Dead bodies of dozens of women and children slaughtered by ISIS fighters have been unearthed at two mass graves in an Iraq football stadium. The chilling discovery was made by Iraqi cops who were led to the graves by captured Islamic State militants.
They
found at least 40 bodies, among them women and children and men in
civilian clothes, at the 40,000 capacity Al Ramadi Stadium in the
western city of Ramadi.
Officials believe Islamic State militants
used the stadium as a mass graveyard to dump their slaughtered victims
during their reign of terror in the city.
The Iraq-US coalition
suffered a major blow last May after Ramadi, the provincial capital of
Anbar, was captured by Islamic State.
But following the city's
liberation last December, the barbarism of Sunni terrorist group's
brutal regime is only just coming to light.

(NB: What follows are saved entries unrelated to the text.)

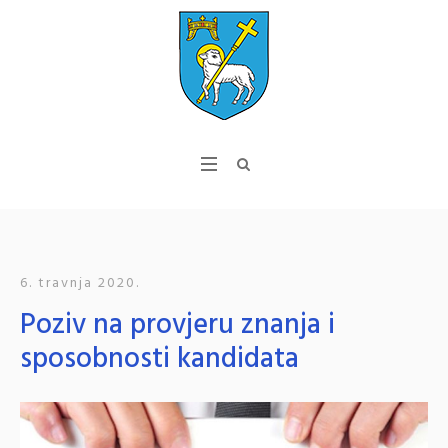
6. travnja 2020.
Poziv na provjeru znanja i
sposobnosti kandidata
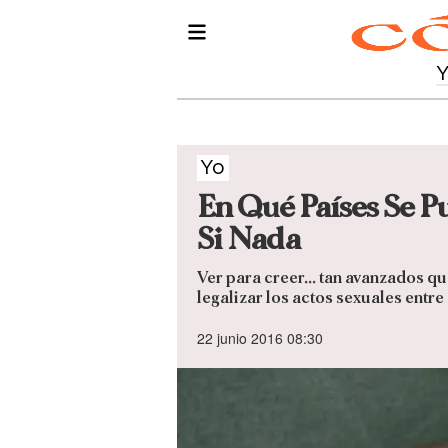
Yo
En Qué Países Se 
Si Nada
Ver para creer... tan avanzados 
legalizar los actos sexuales entre
22 junio 2016 08:30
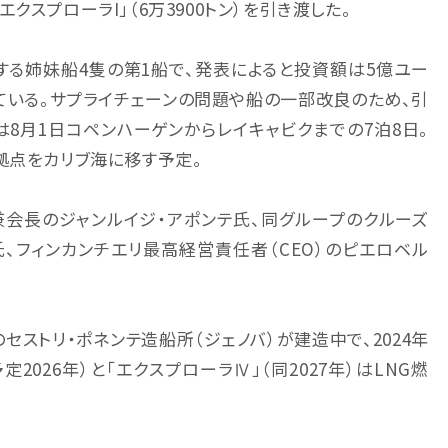
スプローラI」（6万3900トン）を引き渡した。
する姉妹船4隻の第1船で、発表によると投資額は5億ユー
ている。サプライチェーンの問題や船の一部改良のため、引
8月1日コペンハーゲンからレイキャビクまでの7泊8日。
拠点をカリブ海に移す予定。
兼会長のジャンルイジ・アポンテ氏、同グループのクルーズ
、フィンカンチエリ最高経営責任者（CEO）のピエロベル
のセストリ・ポネンテ造船所（ジェノバ）が建造中で、2024年
定2026年）と「エクスプローラⅣ」（同2027年）はLNG燃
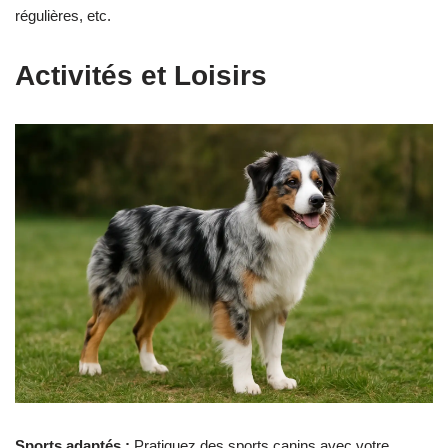
régulières, etc.
Activités et Loisirs
Sports adaptés :
Pratiquez des sports canins avec votre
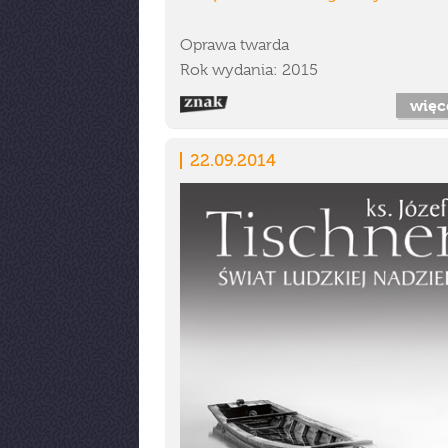
Oprawa twarda
Rok wydania: 2015
więc
22.09.2014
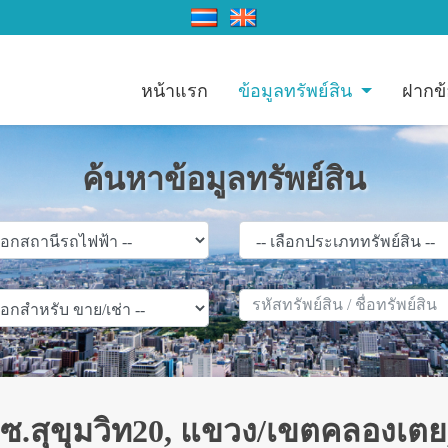
หน้าแรก
ข้อมูลทรัพย์สิน
ฝากข้
ค้นหาข้อมูลทรัพย์สิน
ซ.สุขุมวิท20, แขวง/เขตคลองเตย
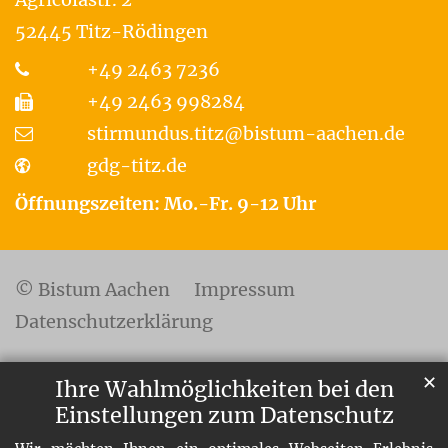
52445
Titz-Rödingen
+49 2463 7236
+49 2463 998284
stirmundus.titz@bistum-aachen.de
gdg-titz.de
Öffnungszeiten: Mo.-Fr. 9-12 Uhr
© Bistum Aachen
Impressum
Datenschutzerklärung
✕
Ihre Wahlmöglichkeiten bei den
Einstellungen zum Datenschutz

In December, the U.N. human rights office in Iraq said it received
reports of 16 mass graves discovered near the town of Sinjar after it
was liberated from the Islamic State group the previous month.
Among
the first mass graves uncovered in Sinjar — within days of Islamic
State forces being pushed out of the town — was one near the town’s
centre.
It was estimated to contain the bodies of 78 elderly women.
Another, about 10 miles outside of Sinjar, contained between 50 and 60 bodies of men, women and children.
The term "mass grave" is used by the U.N. to refer to a location where three or more murdered civilian victims are buried.